One more thing to do; one thing to be redressed. She had
signed herself, that day, in fun, 'L. Morland, nephew of the
above'. There was just room between the two signatures to
put the record straight. She dipped the pen, and carefully
inserted her public signature: Lucy, Lady Aylesbury.

Then she walked away, out of the church, closing the
heavy door quietly behind her, out into the grey afternoon
and down the gravelled path to the gate, where Parslow
waited with the horses. He watched her coming towards him,
and saw how exhausted she was now that there was nothing
left to do for which she need bear herself up. He had to step
forward quickly to take her arm and help her up into the
carriage, for fear she might actually fall.

Fortunately the horses were quiet; they stood patiently in
the rain while he tucked a rug around her and then got up
beside her. He shook the reins and sent the horses forward, to
find the nearest decent inn where they might put up for the
night. The short day was already darkening, and the rain was
setting in, and his lady could go no further.

*

Mr Pitt died at his villa in Putney on 23 January. Though the
event had been expected, it was still shocking, for he was a
man of such stature that the loss of him from the political
scene seemed to leave as large a void as that made by the loss of Nelson from the naval.
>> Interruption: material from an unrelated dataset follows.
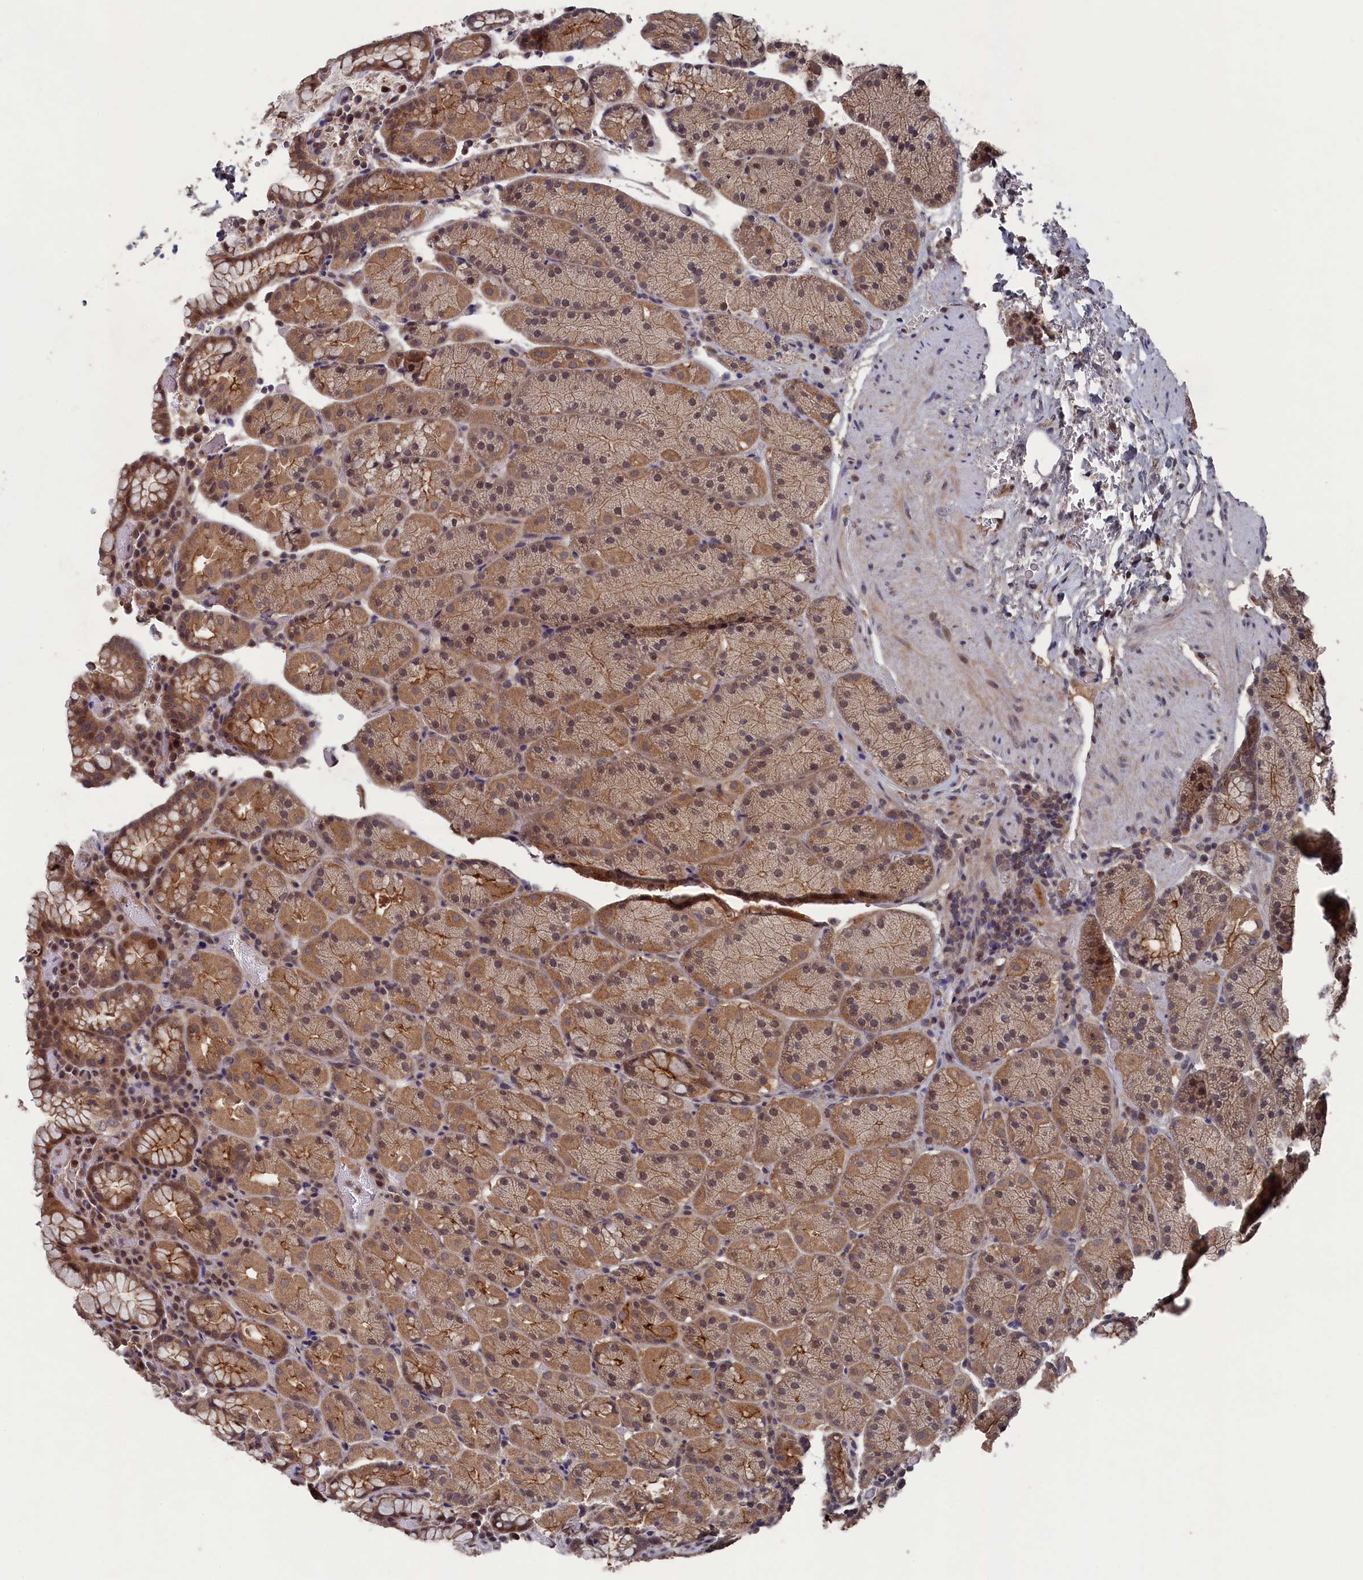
{"staining": {"intensity": "moderate", "quantity": ">75%", "location": "cytoplasmic/membranous"}, "tissue": "stomach", "cell_type": "Glandular cells", "image_type": "normal", "snomed": [{"axis": "morphology", "description": "Normal tissue, NOS"}, {"axis": "topography", "description": "Stomach, upper"}, {"axis": "topography", "description": "Stomach, lower"}], "caption": "Protein analysis of benign stomach demonstrates moderate cytoplasmic/membranous positivity in about >75% of glandular cells. The staining was performed using DAB, with brown indicating positive protein expression. Nuclei are stained blue with hematoxylin.", "gene": "TMC5", "patient": {"sex": "male", "age": 80}}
John Anstey came hurrying to London, and called at Upper
Grosvenor Street. Hicks welcomed him, but seemed doubtful
as to whether my lady would receive him.


She has seen no-one, my lord, since her return from Essex;
not even Mr Wiske, whom, as you know, I was accustomed to
admit almost without ceremony, as if he were family, my
lord.'

‘Is her ladyship in health?' Anstey asked.


I cannot say there is any outward appearance of ill-health,
my lord. Her ladyship behaves no differently towards the
household, but she seems not to want to have anything to do
with the rest of the world, if I may put it so, my lord. She
scarcely stirs out of the house, except to exercise her horses
early in the morning, when the Park is empty.'

‘Lord Aylesbury is not in Town, I collect?'

‘He is still in the country, my lord, at Wolvercote.'


Well, then, Hicks, perhaps you will just mention to her
ladyship that I am here. As I am such an old friend, she may
be willing to see me.'


Certainly, my lord.' Hicks bowed and withdrew, and there
was a long wait, during which Anstey became aware of the
unnatural stillness of the house. Then at last the door opened,
and Lucy came in. Her little face was pinched and grim, and her clothes hung loosely on her, as if she had lost weight. He
saw that she had shut herself away to grieve alone.

She advanced across the floor with her hand stretched out
welcomingly; but there was no light in her eyes, and when she
spoke, her voice was strangely flat and dead.